──────── Texte source ────────
M. Dumortier. - Vous avez dit vous-même que c'était impopulaire, nous ne pouvions pas le voter.

M. le ministre de l'intérieur (M. Rogier). - Voilà, messieurs, notre principale et grande ressource en présence des événements qui peuvent surgir.

Je n'hésite pas à le dire, si les besoins de la défense militaire du pays l'exigeaient, notre premier soin serait de faire application des ressources nouvelles, aux besoins de la défense du pays.

Qu'on ne se figure pas que les emprunts qui devront être faits, que les sommes qui devront être mises à la disposition des compagnies concessionnaires, vont être dépensées en deux ou trois ans. Quant à. moi, je considère qu'il y a des travaux pour un long temps.

Ici je répondrai à l'objection qu'on a tirée de mes anciens discours. Je disais alors qu'il ne serait pas bon d'exécuter en trois ou quatre ans les travaux qu'on vous proposait, que j'aimais mieux les voir échelonner sur un plus grand nombre d'années. Il est évident que les travaux qu'on vous propose ne seront pas exécutés en deux ou trois ans. Je tiens qu’il faudra 8 ou 10 ans pour les achever complètement.

Je vais plus loin : Tout ne sera pas fini par ce projet. On dit que nous proposons aux chambres une immense quantité de travaux dont on n'a aucun exemple, à aucune époque, dans aucun pays. Mais, en dehors de ces travaux, il nous restera encore beaucoup à faire. Quel meilleur (page 1907) emploi voulez-vous faire des ressources du pays, des impôts, que leur transformation en travaux d’utilité publique ?
──────── Matériel fourni ────────
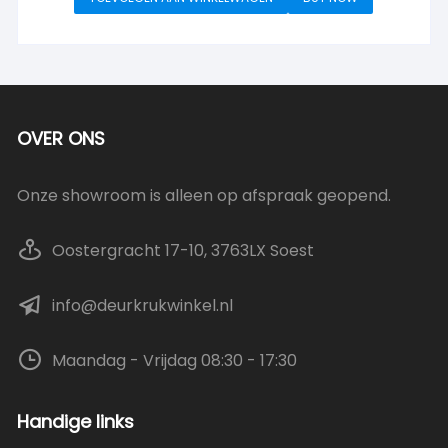
OVER ONS
Onze showroom is alleen op afspraak geopend.
Oostergracht 17-10, 3763LX Soest
info@deurkrukwinkel.nl
Maandag - Vrijdag 08:30 - 17:30
Handige links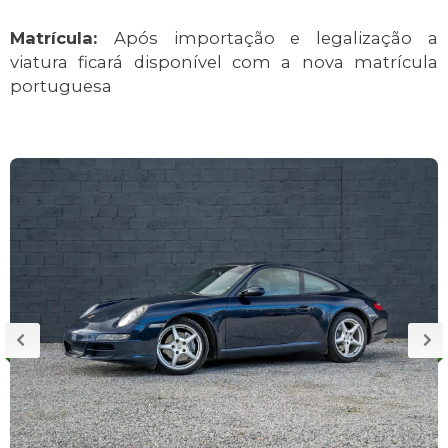
Matrícula:
Após importação e legalização a
viatura ficará disponível com a nova matrícula
portuguesa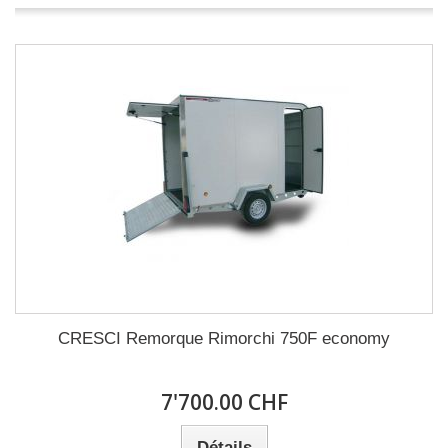
CRESCI Remorque Rimorchi 750F economy
7'700.00 CHF
Détails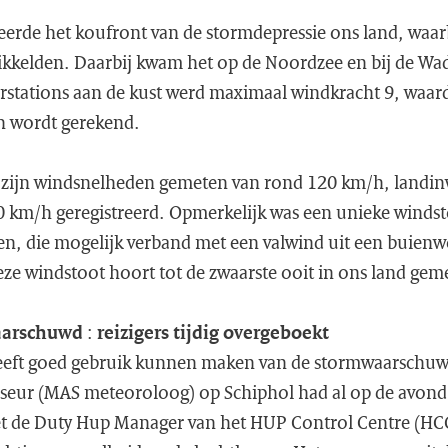
eerde het koufront van de stormdepressie ons land, waarb
kkelden. Daarbij kwam het op de Noordzee en bij de Wa
stations aan de kust werd maximaal windkracht 9, waar
n wordt gerekend.
s zijn windsnelheden gemeten van rond 120 km/h, landi
 km/h geregistreerd. Opmerkelijk was een unieke winds
den, die mogelijk verband met een valwind uit een buien
ze windstoot hoort tot de zwaarste ooit in ons land gem
aarschuwd
:
reizigers tijdig overgeboekt
heeft goed gebruik kunnen maken van de stormwaarschu
seur (MAS meteoroloog) op Schiphol had al op de avond
et de Duty Hup Manager van het HUP Control Centre (HC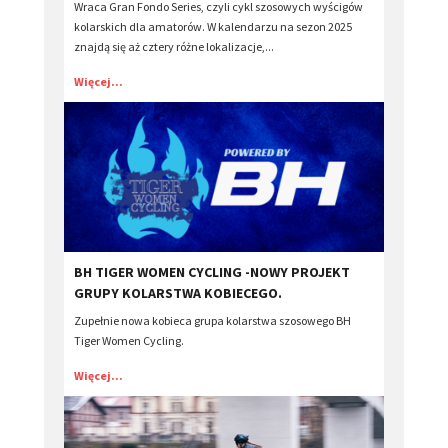
Wraca Gran Fondo Series, czyli cykl szosowych wyścigów
kolarskich dla amatorów. W kalendarzu na sezon 2025
znajdą się aż cztery różne lokalizacje,...
Więcej...
BH TIGER WOMEN CYCLING -NOWY PROJEKT
GRUPY KOLARSTWA KOBIECEGO.
Zupełnie nowa kobieca grupa kolarstwa szosowego BH
Tiger Women Cycling.
Więcej...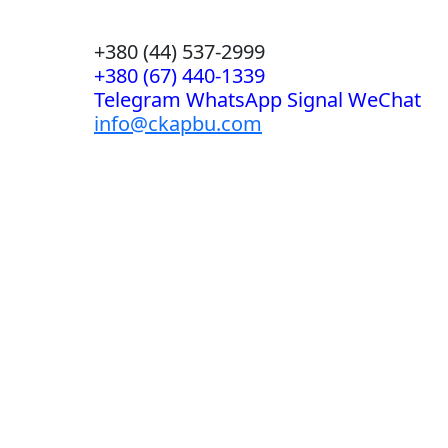
+380 (44) 537-2999
+380 (67) 440-1339
Telegram WhatsApp Signal WeChat
info@ckapbu.com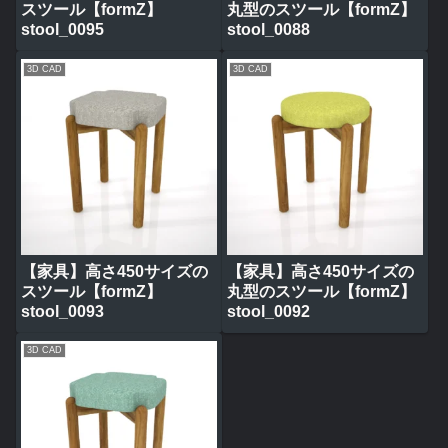
スツール【formZ】
丸型のスツール【formZ】
stool_0095
stool_0088
3D CAD
3D CAD
【家具】高さ450サイズの
【家具】高さ450サイズの
スツール【formZ】
丸型のスツール【formZ】
stool_0093
stool_0092
3D CAD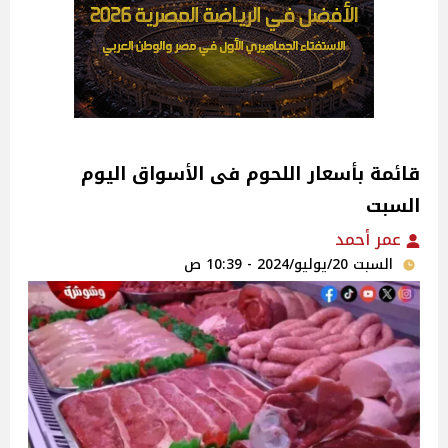
قائمة بأسعار اللحوم فى الأسواق اليوم
السبت
عمر أحمد
السبت 20/يوليو/2024 - 10:39 ص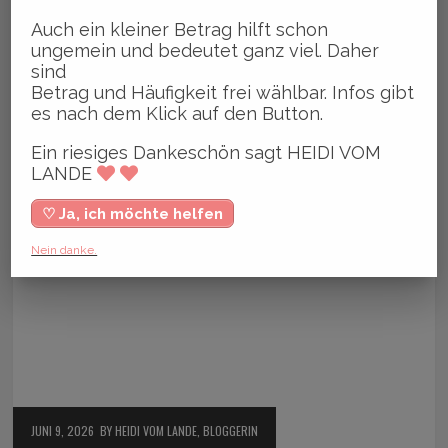
Auch ein kleiner Betrag hilft schon
ungemein und bedeutet ganz viel. Daher
sind
Betrag und Häufigkeit frei wählbar. Infos gibt
es nach dem Klick auf den Button.
Ein riesiges Dankeschön sagt HEIDI VOM
LANDE
♡ Ja, ich möchte helfen
Nein danke.
JUNI 9, 2026
BY HEIDI VOM LANDE, BLOGGERIN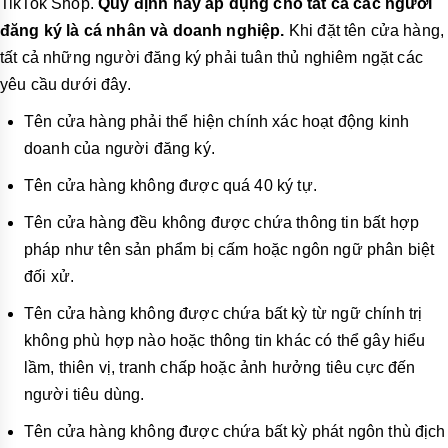
TikTok Shop.
Quy định này áp dụng cho tất cả các người
đăng ký là cá nhân và doanh nghiệp.
Khi đặt tên cửa hàng,
tất cả những người đăng ký phải tuân thủ nghiêm ngặt các
yêu cầu dưới đây.
Tên cửa hàng phải thể hiện chính xác hoạt động kinh
doanh của người đăng ký.
Tên cửa hàng không được quá 40 ký tự.
Tên cửa hàng đều không được chứa thông tin bất hợp
pháp như tên sản phẩm bị cấm hoặc ngôn ngữ phân biệt
đối xử.
Tên cửa hàng không được chứa bất kỳ từ ngữ chính trị
không phù hợp nào hoặc thông tin khác có thể gây hiểu
lầm, thiên vị, tranh chấp hoặc ảnh hưởng tiêu cực đến
người tiêu dùng.
Tên cửa hàng không được chứa bất kỳ phát ngôn thù địch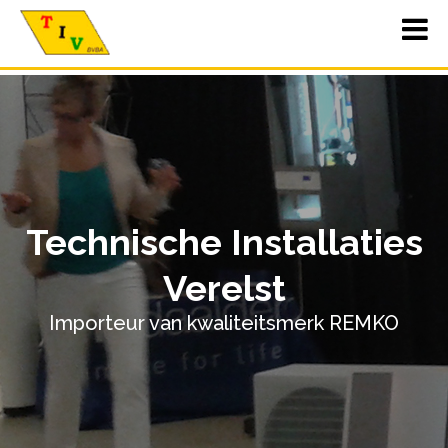
Technische Installaties
Verelst
Importeur van kwaliteitsmerk REMKO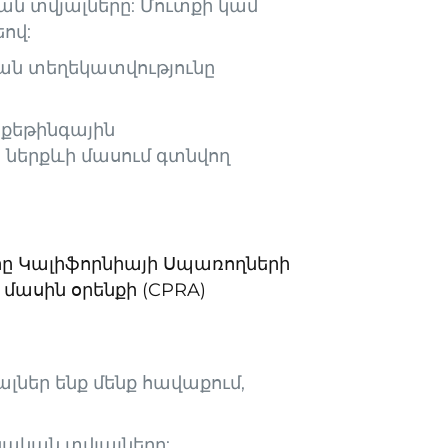
կան տվյալները: Մուտքի կամ
ով:
կան տեղեկատվությունը
րքեթինգային
ի ներքևի մասում գտնվող
ները Կալիֆորնիայի Սպառողների
մասին օրենքի (CPRA)
ալներ ենք մենք հավաքում,
ձնական տվյալները: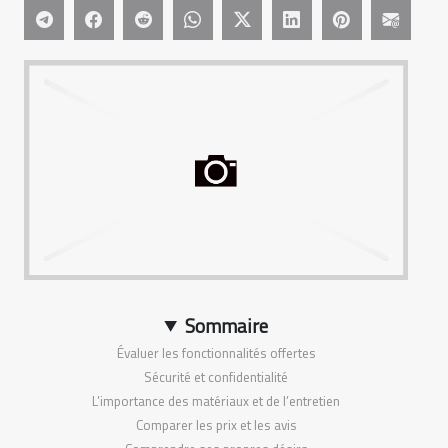
Sommaire
Évaluer les fonctionnalités offertes
Sécurité et confidentialité
L’importance des matériaux et de l’entretien
Comparer les prix et les avis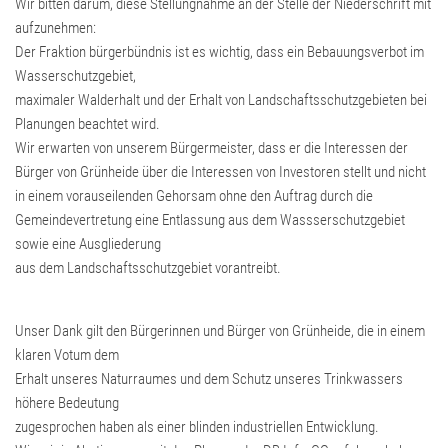
Wir bitten darum, diese Stellungnahme an der Stelle der Niederschrift mit
aufzunehmen:
Der Fraktion bürgerbündnis ist es wichtig, dass ein Bebauungsverbot im
Wasserschutzgebiet,
maximaler Walderhalt und der Erhalt von Landschaftsschutzgebieten bei
Planungen beachtet wird.
Wir erwarten von unserem Bürgermeister, dass er die Interessen der
Bürger von Grünheide über die Interessen von Investoren stellt und nicht
in einem vorauseilenden Gehorsam ohne den Auftrag durch die
Gemeindevertretung eine Entlassung aus dem Wassserschutzgebiet
sowie eine Ausgliederung
aus dem Landschaftsschutzgebiet vorantreibt.
Unser Dank gilt den Bürgerinnen und Bürger von Grünheide, die in einem
klaren Votum dem
Erhalt unseres Naturraumes und dem Schutz unseres Trinkwassers
höhere Bedeutung
zugesprochen haben als einer blinden industriellen Entwicklung.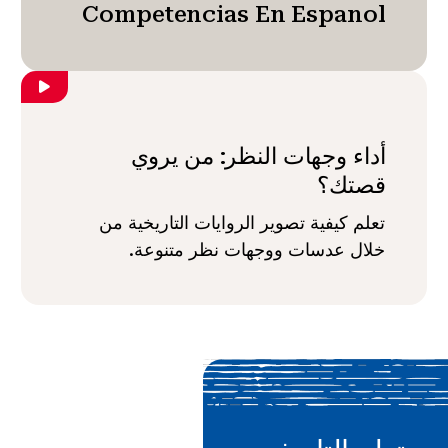
Competencias En Espanol
أداء وجهات النظر: من يروي
قصتك؟
تعلم كيفية تصوير الروايات التاريخية من
خلال عدسات ووجهات نظر متنوعة.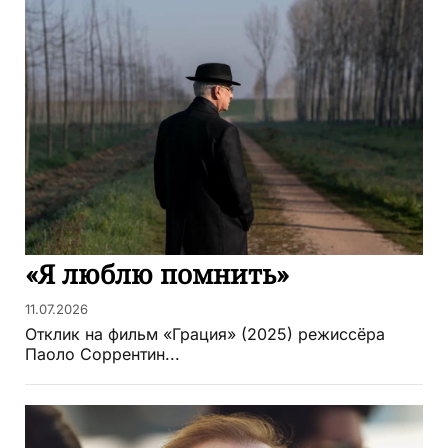
«Я люблю помнить»
11.07.2026
Отклик на фильм «Грация» (2025) режиссёра
Паоло Соррентин...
────────
Questions –
1. Réponds aux questions suivantes à partir du texte source.
(a) Selon M. Dumortier, qu'est-ce que le ministre avait lui-même dit de la mesure ?
(b) Quel nom est indiqué entre parenthèses après « M. le ministre de l'intérieur » ?
(c) Combien d'années faudra-t-il, d'après le ministre, pour achever complètement les travaux ?
2. Réécris le passage du texte source qui commence par « M. Dumortier. - Vous » et se poursuit jusqu'à « défense du pays. », en remplaçant « ressources nouvelles » par « recettes nouvelles ».

Réponses –
1.
(a) Il avait dit que c'était impopulaire.
(b) Rogier.
(c) 8 ou 10 ans.

2.
M. Dumortier. - Vous avez dit vous-même que c'était impopulaire, nous ne pouvions pas le voter.

M. le ministre de l'intérieur (M. Rogier). - Voilà, messieurs, notre principale et grande ressource en présence des événements qui peuvent surgir.

Je n'hésite pas à le dire, si les besoins de la défense militaire du pays l'exigeaient, notre premier soin serait de faire application des recettes nouvelles, aux besoins de la défense du pays.